Fraud: Failure to Pay Subcontractor; Violation of Trust. Although the Minnesota Constitution prohibits imprisonment for debt, Minn. Stat. §514.02, subd. 1A is constitutional when it criminalizes the misapplication of funds paid to a contractor which are not paid to the subcontractors. The 2000 amendments to the statute state that payments made to a person to pay a subcontractor "shall be held in trust." The same statute, however, states that: "Nothing contained in the subdivision shall … create a fiduciary liability … ." The Court of Appeals finds that this language is not ambiguous, because the fiduciary language applies only to the limited civil cause of action, and does not eliminate the "held in trust" language. The statute punishes the contractor’s misapplication of payments received from the homeowner, as opposed to punishing the failure to pay a debt owed to the subcontractors. As such, the statute is constitutional, and the district court is reversed. State v. Bruce Peter Bren, A05-812 (Minn. App. 09/20/05). www.lawlibrary.state.mn.us/archive/ctappub/0509/opa050812-0920.htm

Domestic Abuse: Spreigl; Analysis of Probative Value Required. At trial, the district court admitted two of the four prior acts of domestic abuse offered by the state under Minn. Stat. §634.20. It was error for the court to not explicitly determine whether the probative value of the evidence was substantially outweighed by the danger of unfair prejudice. Although such evidence is inherently probative, the district court must still undertake this analysis. The court finds, however, that there was not a reasonable possibility that the evidence significantly affected the verdict. State v. Ronald James Bell, A04-1595 (Minn. App. 09/20/05). www.lawlibrary.state.mn.us/archive/ctappub/0509/opa041595-0920.htm

Spreigl: Purpose to Prove Identity Outweighs Prejudicial Effect. In a prosecution for murder which included breaking and entering in a protracted assault, the state gave notice that it intended to introduce four separate crimes of a spree nature from 12 years earlier. Both the offense of conviction and the Spreigl acts involved forcible entries into the homes of elderly victims. Citing State v. Billstrom, 149 N.W.2d 281, 284 (1967), "evidence of the crimes is admissible only to trial if the court finds that the direct or circumstantial evidence of the defendant’s identity is otherwise weak or inadequate, and that the evidence is necessary to support the state’s burden of proof." The trial court noted that the case was weak in terms of identity, involving only a fingerprint and some DNA. The Supreme Court states that Spreigl evidence is relevant material "when there is a sufficiently close relationship between the charged offense and the Spreigl offense in terms of time, place, or modus operandi." The closer the relationship, the closer the relevance. While it is true that there is a danger of the jury using the Spreigl evidence as propensity evidence, the probative value to the state’s case did outweigh the prejudicial effect on the appellant. The 11-year gap in time does not weigh against the admissibility, given the fact that the appellant was incarcerated for most of the intermediate time and the similarities between the charged offenses and the Spreigl offenses is great. State v. Charden Gomez, A03-1075 (Minn. 10/13/05). www.lawlibrary.state.mn.us/archive/supct/0510/opa031075-1013.htm

Appeals: Waiver Void as Against Policy; Decision Limited. Appellant was convicted of two counts of Criminal Sexual Conduct, and received two executed 118-month sentences to be served consecutively. Each sentence was an upward durational departure from the presumptive sentence of 86 months. The appellant appealed his conviction but he agreed to dismiss his appeal and waive all of his appellate rights and post-conviction review rights when the state agreed to request that appellant be resentenced to the presumptive sentence of two 86-month consecutive sentences. The Court of Appeals dismissed his appeal, and the district court resentenced the appellant according to his agreement. Appellant subsequently filed a post-conviction petition challenging the sentences and the waiver of his right to appeal. In affirming, the court noted that the appellant did not dispute that his waiver was knowing and intelligent, but simply stated, without citing any controlling authority, that his waiver violated public policy.

Task statement —
Name every case in the case summaries whose title begins with "State v." The listing that follows comes from a separate source and has no connection to the case summaries.

Input data —

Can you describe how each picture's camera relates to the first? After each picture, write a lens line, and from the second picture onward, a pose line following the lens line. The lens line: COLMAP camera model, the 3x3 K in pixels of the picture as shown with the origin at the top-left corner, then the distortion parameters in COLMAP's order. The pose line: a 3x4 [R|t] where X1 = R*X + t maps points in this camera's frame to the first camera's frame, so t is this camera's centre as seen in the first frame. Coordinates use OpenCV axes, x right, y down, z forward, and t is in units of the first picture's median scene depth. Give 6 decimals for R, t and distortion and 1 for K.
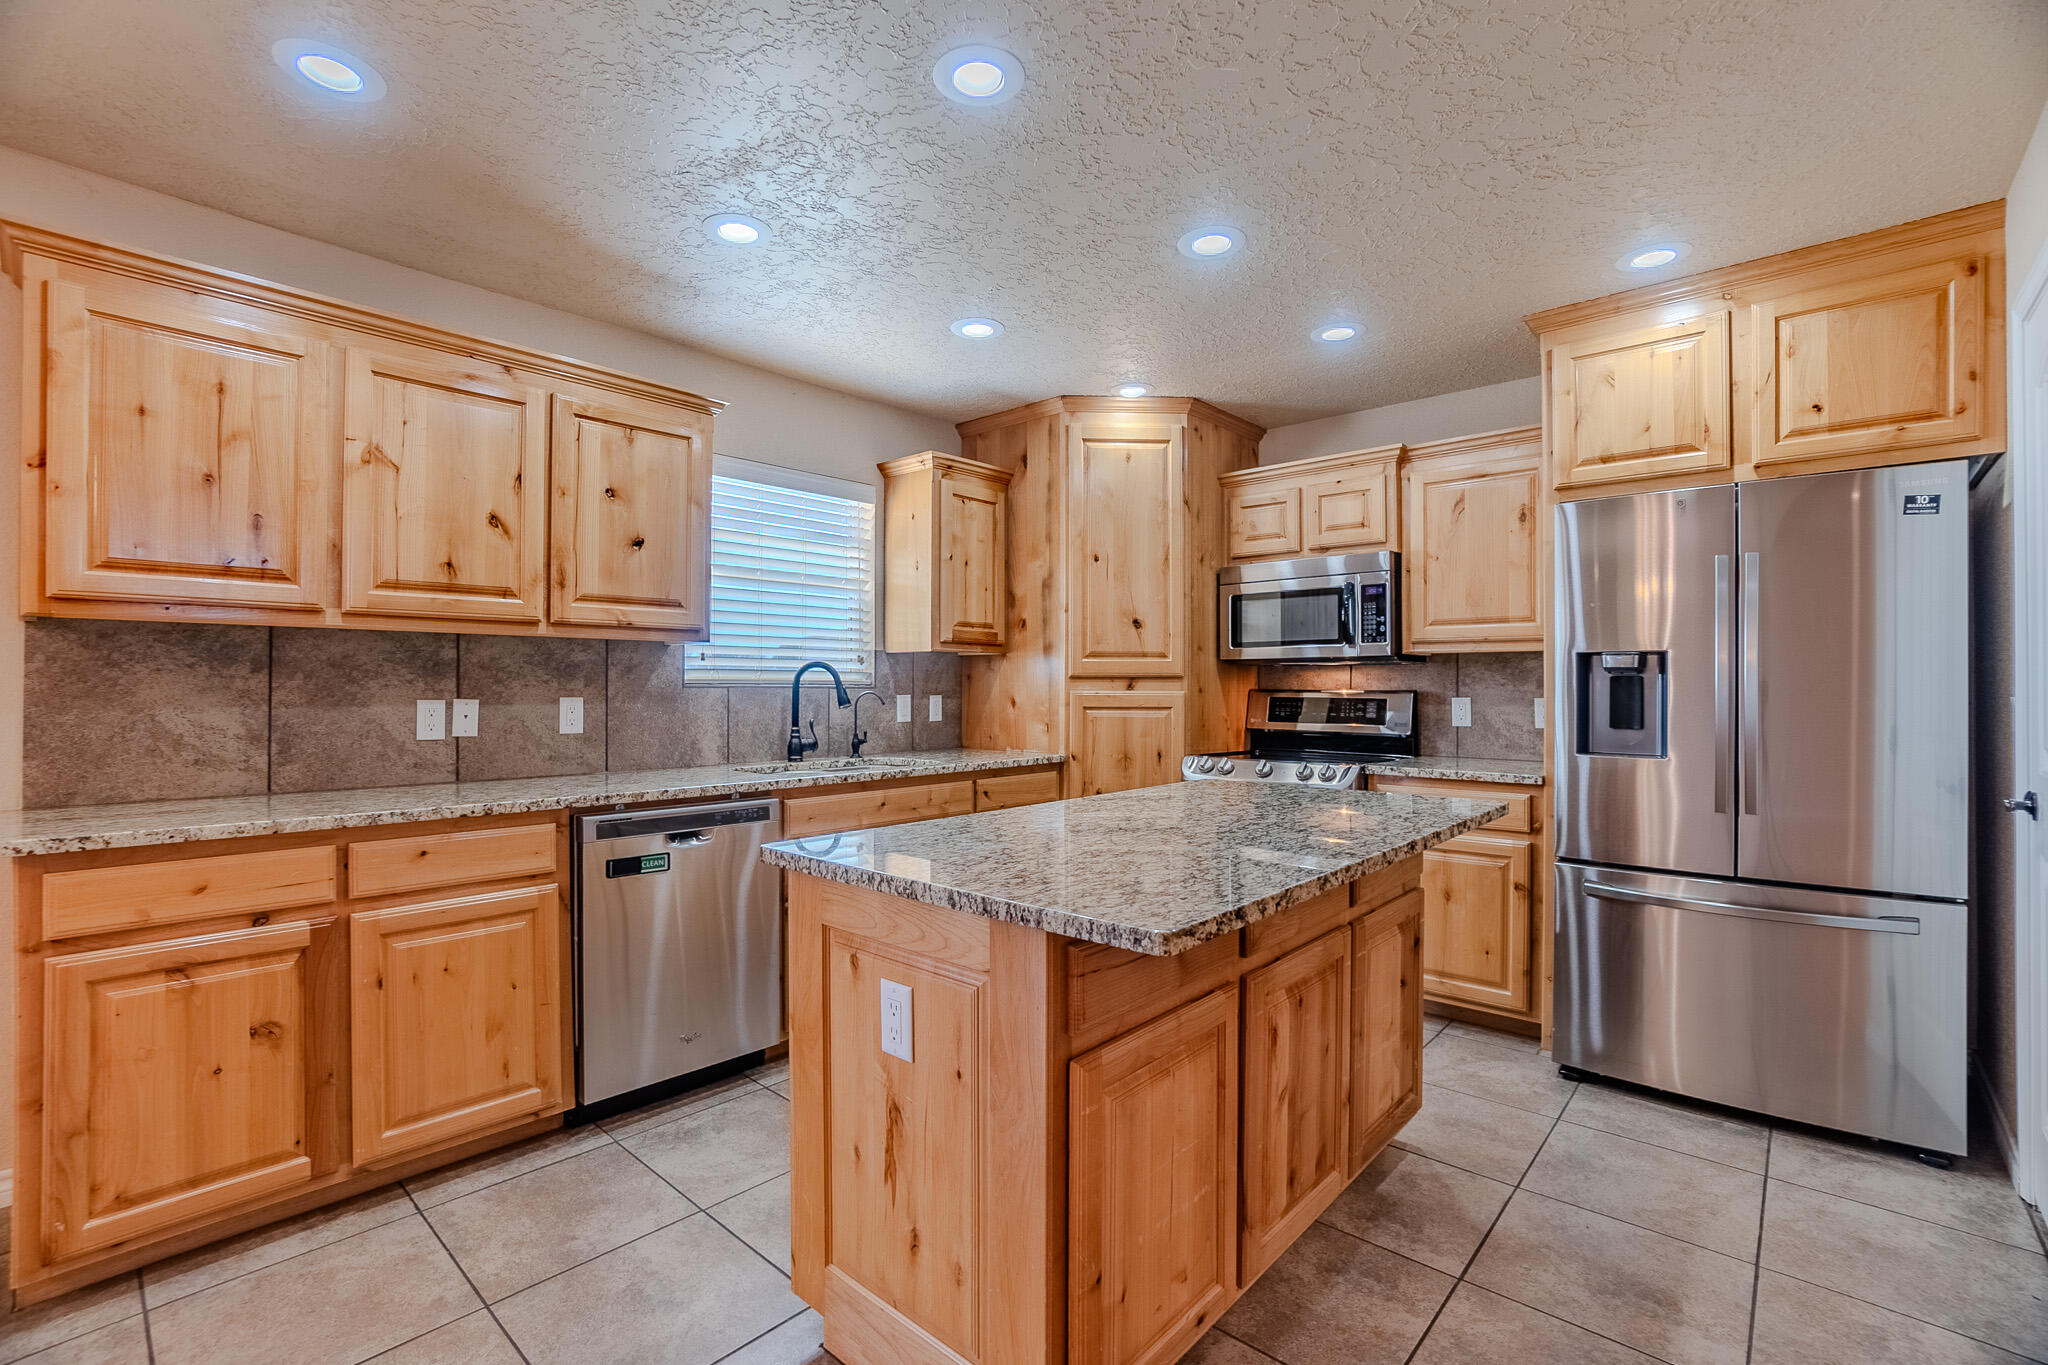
lens RADIAL K [[904.6, 0, 1014.8], [0, 904.6, 682.3], [0, 0, 1]] dist [-0.042883, 0.013759]
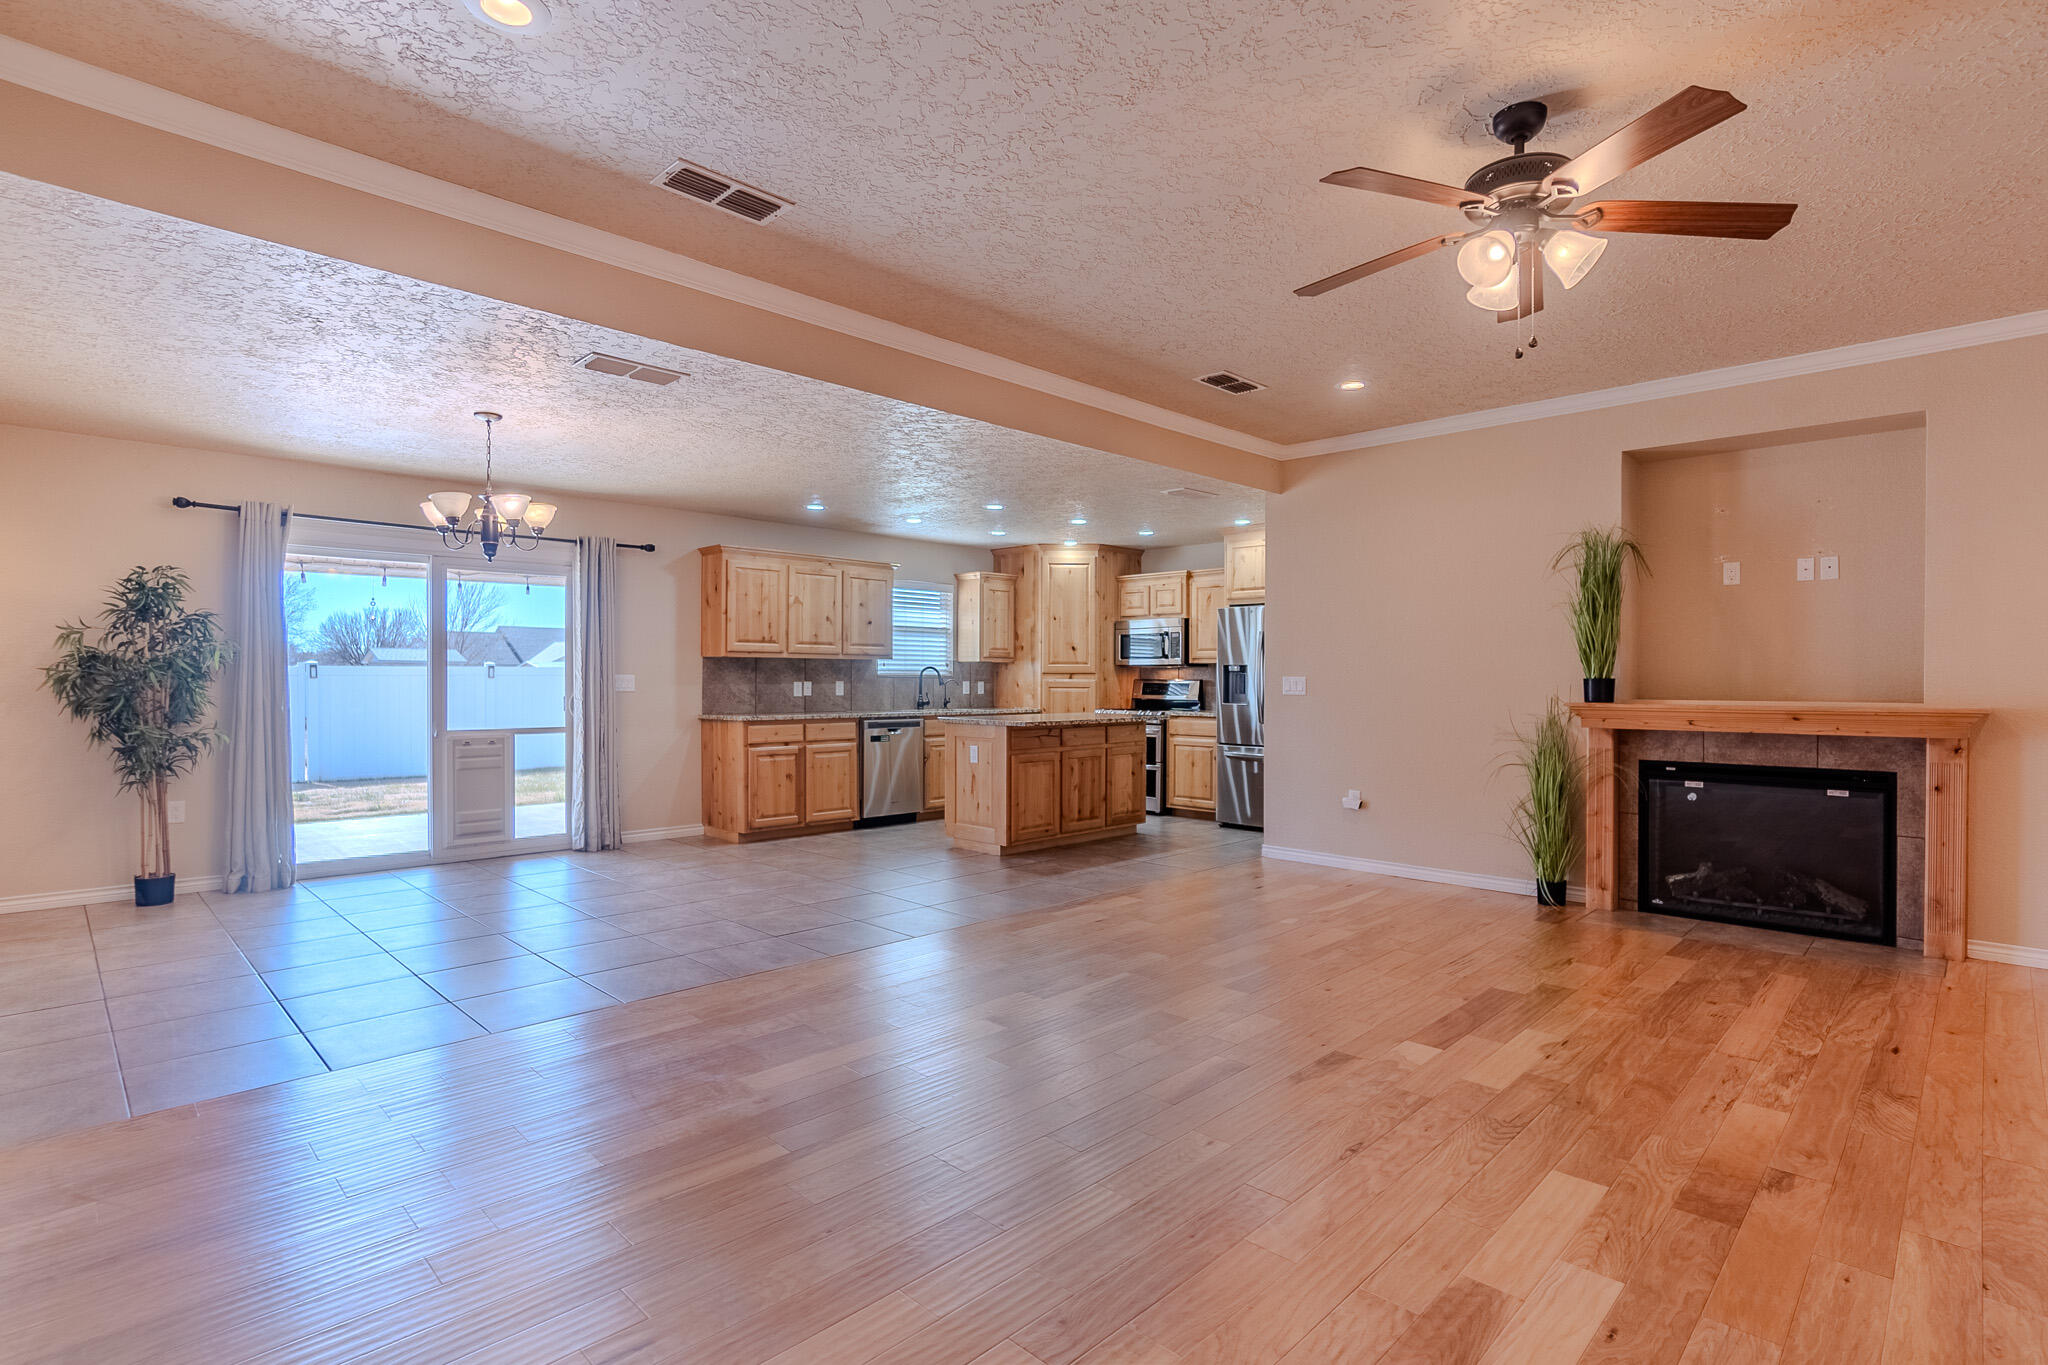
lens RADIAL K [[994.1, 0, 1024.0], [0, 994.1, 682.5], [0, 0, 1]] dist [-0.036785, 0.016839]
pose [[0.999297, 0.002264, -0.037410, 0.150213], [-0.001940, 0.999960, 0.008718, -0.005979], [0.037429, -0.008639, 0.999262, -1.976342]]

Result below —
State v. Bruce Peter Bren
State v. Ronald James Bell
State v. Billstrom
State v. Charden Gomez